Thursday, June 4, 2009

Personality Change

Have you ever tried to change your personality? I’ve made superficial changes like being more tolerant of others, recognizing when to keep my mouth shut, refining my self-discipline. These things have taken some effort, but not extraordinary quantities.

For the past few years, I’ve been trying to change a larger, more core trait of my personality: priorities. Yes, I’m trying to change my priorities. Sounds simple, I agree. Sometimes it is. But the specific priority I’m trying to change is the priority I place on the work aspect of my life. Ever since I was a slick sleeve in the Air Force, I’ve made work a defining factor of who I am. I enjoy (relish, actually) working hard and contributing to the success of the team.
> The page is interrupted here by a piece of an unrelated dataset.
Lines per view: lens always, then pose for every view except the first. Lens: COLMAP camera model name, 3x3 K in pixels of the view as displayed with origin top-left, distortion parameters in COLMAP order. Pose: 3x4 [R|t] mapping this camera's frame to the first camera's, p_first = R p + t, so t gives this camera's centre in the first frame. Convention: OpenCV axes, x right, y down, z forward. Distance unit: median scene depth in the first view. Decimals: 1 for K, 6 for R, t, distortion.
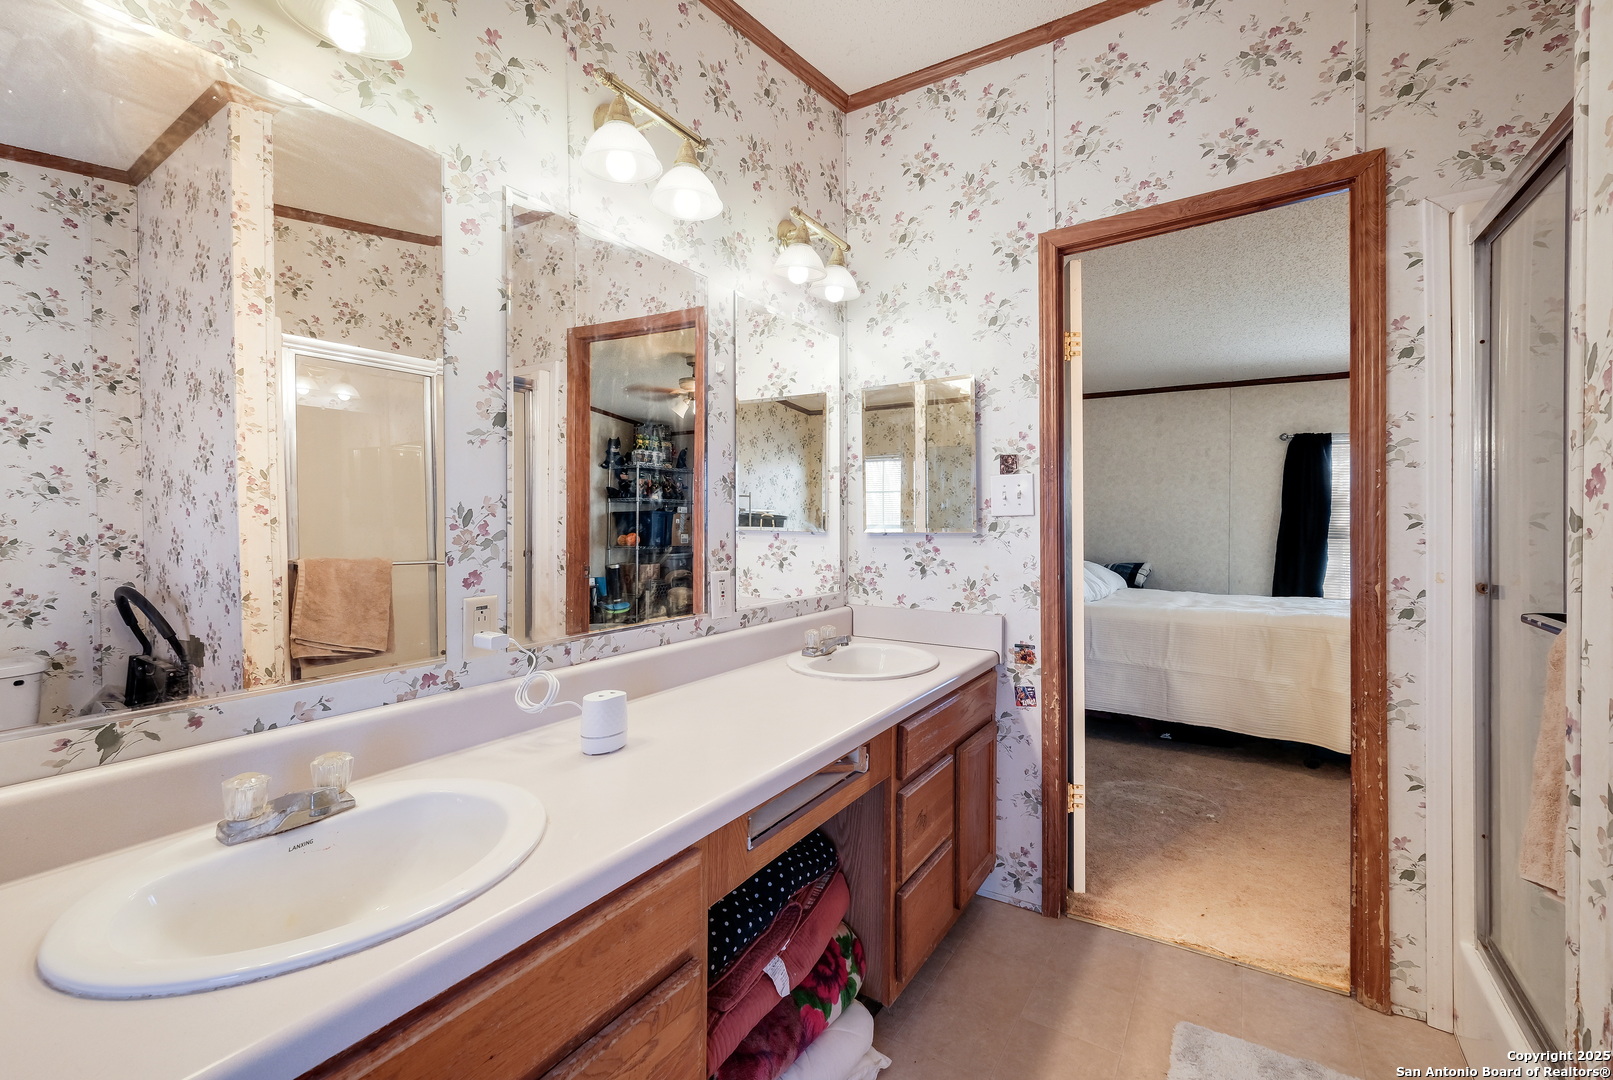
lens RADIAL K [[700.1, 0, 805.4], [0, 700.1, 527.8], [0, 0, 1]] dist [0.001877, 0.000017]
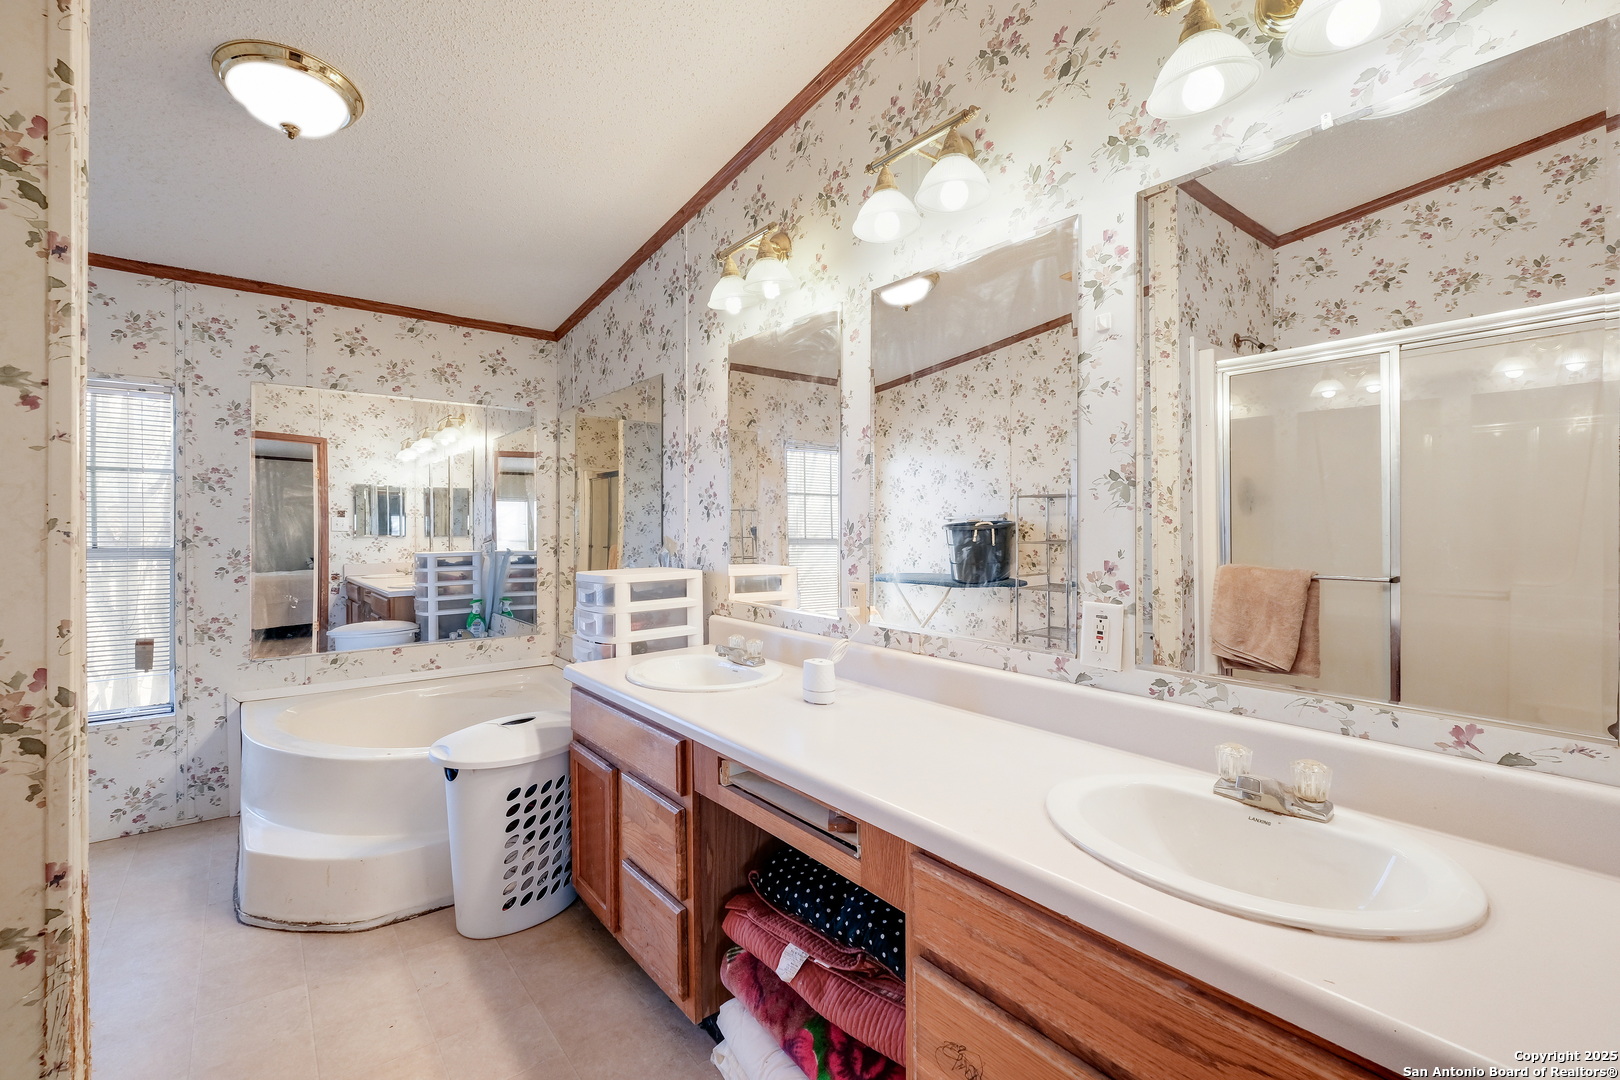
lens RADIAL K [[693.8, 0, 813.2], [0, 693.8, 532.5], [0, 0, 1]] dist [-0.011469, 0.000198]
pose [[-0.321245, 0.011208, -0.946930, 0.649117], [-0.009358, 0.999844, 0.015009, -0.018905], [0.946950, 0.013683, -0.321090, 0.943584]]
I’ve built my sense of self-esteem and value on my job performance.

A few years ago, I was informed that when our Receptionist retired I would absorb those duties (at least I got to keep most of my own work). I understand budget cuts, but it was still difficult for me. I had spent the better part of 25 years working toward the goal of advancing, not backsliding. I had worked hard for the company, learned and acquired new duties whenever possible, and made sacrifices. I worked weekends on a regular basis; if I’d had my “priorities” straight, I would have spent that time with my family.
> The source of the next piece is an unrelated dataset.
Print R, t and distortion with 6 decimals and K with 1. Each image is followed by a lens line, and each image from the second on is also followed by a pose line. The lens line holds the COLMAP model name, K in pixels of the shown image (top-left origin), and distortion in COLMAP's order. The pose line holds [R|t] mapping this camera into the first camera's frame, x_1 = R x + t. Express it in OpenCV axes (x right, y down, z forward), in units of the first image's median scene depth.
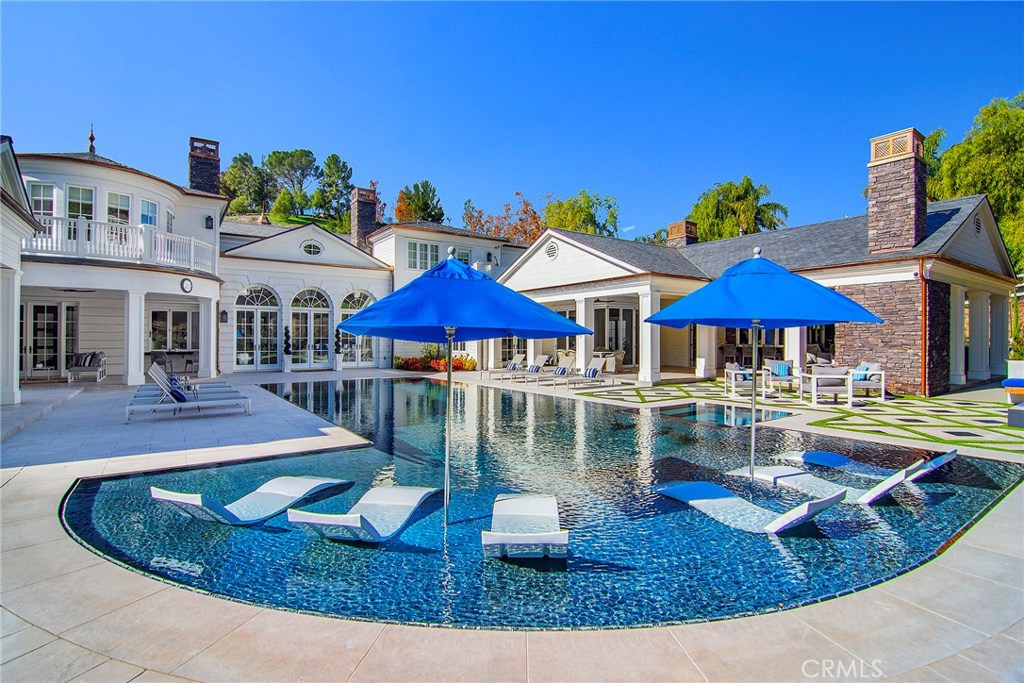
lens RADIAL K [[570.7, 0, 516.1], [0, 570.7, 333.9], [0, 0, 1]] dist [0.003840, -0.006824]
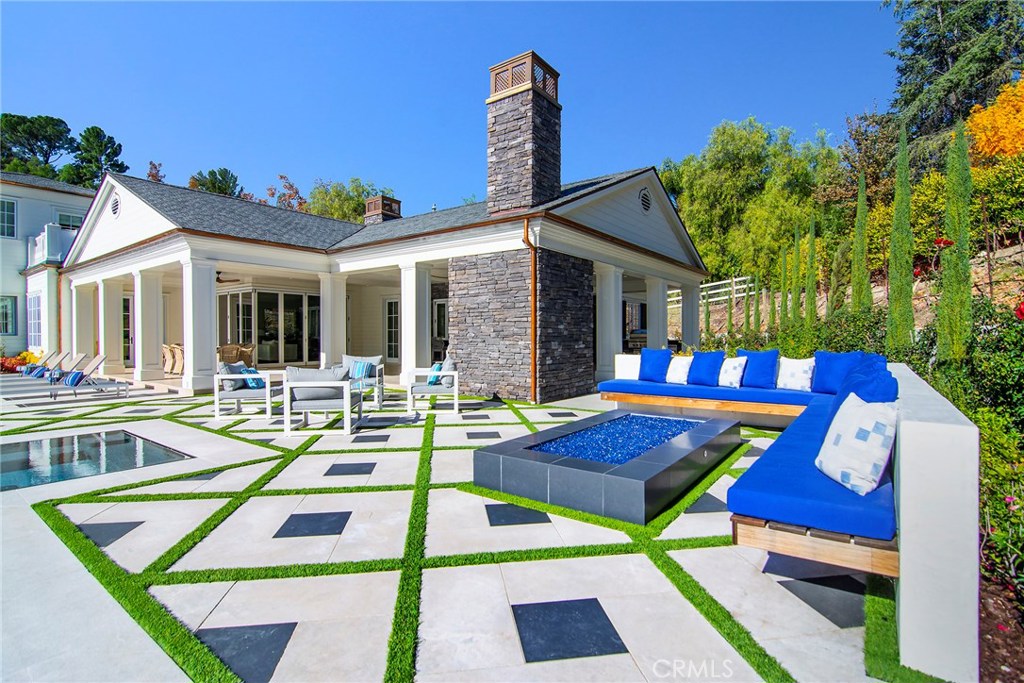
lens RADIAL K [[497.5, 0, 507.8], [0, 497.5, 336.9], [0, 0, 1]] dist [-0.003416, -0.000958]
pose [[0.972850, 0.000194, 0.231435, 0.490174], [-0.003001, 0.999926, 0.011775, 0.013474], [-0.231416, -0.012150, 0.972779, 0.340089]]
I’m not proud to say that I didn’t handle this situation well (could have been worse, but definitely could have been better). I’ve suffered consequences as a result and I’m now sitting at the front desk. My pride has been squashed and my heart broken. I’ve been told that I should just be glad to have a job. I don’t disagree (I’m not shallow enough to not realize and appreciate the blessing of having a job), but hearing it just adds insult to injury. Why am I so lucky and not everyone else; they didn’t get downsized, I did – and on display in the lobby for all and creation to see. The way I see it, I deserved better. But I need a job, so there I sit.

I digress. Throughout this process, I’ve realized that I place too much emphasis on work. I struggle between logic and reality. Logic says work shouldn’t be what gives me my identity and sense of value. Reality says that I feel most motivated and engaged when I’m at work. I have hobbies and other interests, I even have a second job and started going to college. So far these things are no match for that feeling of soaring with eagles (no turkey’s for me!) at work. Where I once felt the rush that doing good work gives on a daily basis, I now feel it on occasion. I miss it.

The struggle continues. I’ve got a misconnected wire somewhere in my brain, it shouldn’t be this way. My priorities are wrong. Trying to change is difficult. My logic tells me work should be about enabling me to pursue other, more fun interests, but when I’m honest with myself I see that I’m not convinced.